What I do understand is that what bothers you (understandably) is that he flirted with other women on fb, presenting himself as single while in relationship with you and he watched too much porn on his computer. The two of you argued about it and he suggested deleting his fb account and no longer watching any porn. You don’t like this solution because you are okay with him keeping his fb, only not flirting, and you are okay with him watching porn, only not so much of it. Am I correct?

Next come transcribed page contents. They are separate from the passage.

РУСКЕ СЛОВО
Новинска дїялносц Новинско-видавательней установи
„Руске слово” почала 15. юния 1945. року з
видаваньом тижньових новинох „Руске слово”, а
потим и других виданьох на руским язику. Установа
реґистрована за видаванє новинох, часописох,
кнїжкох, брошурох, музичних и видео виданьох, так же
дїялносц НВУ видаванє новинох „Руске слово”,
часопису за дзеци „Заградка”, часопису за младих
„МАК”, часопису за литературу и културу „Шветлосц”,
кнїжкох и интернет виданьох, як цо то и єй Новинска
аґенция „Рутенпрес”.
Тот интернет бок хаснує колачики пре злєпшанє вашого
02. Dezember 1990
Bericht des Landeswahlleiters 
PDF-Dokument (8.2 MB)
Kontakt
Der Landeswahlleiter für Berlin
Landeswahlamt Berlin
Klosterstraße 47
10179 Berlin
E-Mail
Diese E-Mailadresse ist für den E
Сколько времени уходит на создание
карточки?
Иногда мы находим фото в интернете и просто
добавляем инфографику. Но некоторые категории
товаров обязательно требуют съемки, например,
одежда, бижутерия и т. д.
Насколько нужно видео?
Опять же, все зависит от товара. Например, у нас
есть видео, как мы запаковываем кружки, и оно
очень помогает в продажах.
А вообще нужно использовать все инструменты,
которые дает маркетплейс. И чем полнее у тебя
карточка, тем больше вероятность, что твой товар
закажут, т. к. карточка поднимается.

Waiting for your reply so I can have information needed to form an opinion (which is what you are asking for).
anita
March 28, 2017 at 2:20 pm #142633MichelleParticipantHello Kait:
It certainly is a manipulative behaviour. No matter how fabulous sex you have with him, that is not the most important thing in your relationship. He is obviously deleting his facebook account because of you and not because he realized he has a problem with managing his accounts. As long as he do not get concerned about himself, he will not be able to make you feel secure. Because this is not an inner decision for himself. It seems to me that he is telling you that just to stop you from bothering himself. He is not trully concerned about the communication or you inner peace, because if he was, he would be talking a deep conversation with you and also checking how his behavior does him wrong.

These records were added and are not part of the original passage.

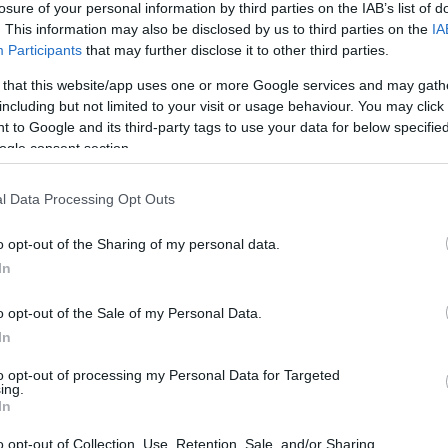
losure of your personal information by third parties on the IAB’s list of
ég a legnagyobb országok diplomáciai
. This information may also be disclosed by us to third parties on the
IA
ni.
Participants
that may further disclose it to other third parties.
 that this website/app uses one or more Google services and may gath
, hogy a magyar emberek biztonságát
including but not limited to your visit or usage behaviour. You may click 
nk Ukrajna területi integritása mellett, de a
 to Google and its third-party tags to use your data for below specifi
ogle consent section.
ünk, hogy Magyarország kimaradjon a
l Data Processing Opt Outs
em támogatjuk azt az ellenzéki álláspontot,
o opt-out of the Sharing of my personal data.
reket küldjön Ukrajna területére. Nem
In
em, amelyek hazánk gázellátását és a
o opt-out of the Sale of my Personal Data.
In
t támogatja a béke helyreállítására
to opt-out of processing my Personal Data for Targeted
ing.
ar Honvédség felkészült a határvédelmi és
In
égünk minden segítséget megad az
o opt-out of Collection, Use, Retention, Sale, and/or Sharing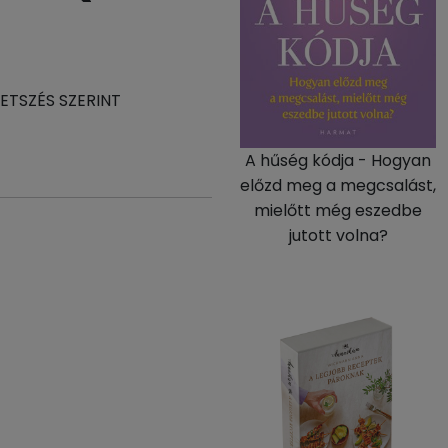
TETSZÉS SZERINT
A hűség kódja - Hogyan
előzd meg a megcsalást,
mielőtt még eszedbe
jutott volna?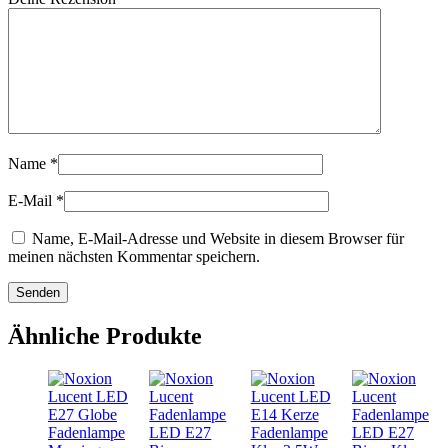
Name
*
E-Mail
*
Name, E-Mail-Adresse und Website in diesem Browser für
meinen nächsten Kommentar speichern.
Ähnliche Produkte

Do not stay in a toxic relationship and do not let anyone manipulate you. You deserve better. Be a strong woman.
xxxx
Michelle
March 28, 2017 at 6:21 pm #142647ErinParticipantI totally agree with you that it’s HIS choice whether he deletes his facebook and stop watching porn. He decided that was the best course of action, and it is not very nice or mature of him to try to make you feel guilty because of it!
Perhaps he felt your comments were threatening somehow? Maybe he thought you’d judge him, hurt his feelings, so fought back by being mean about it?
Anyway – you deserve a grown-up version of him, who makes an effort to listen and doesn’t try to make you feel guilty. If he won’t do that then you deserve someone else.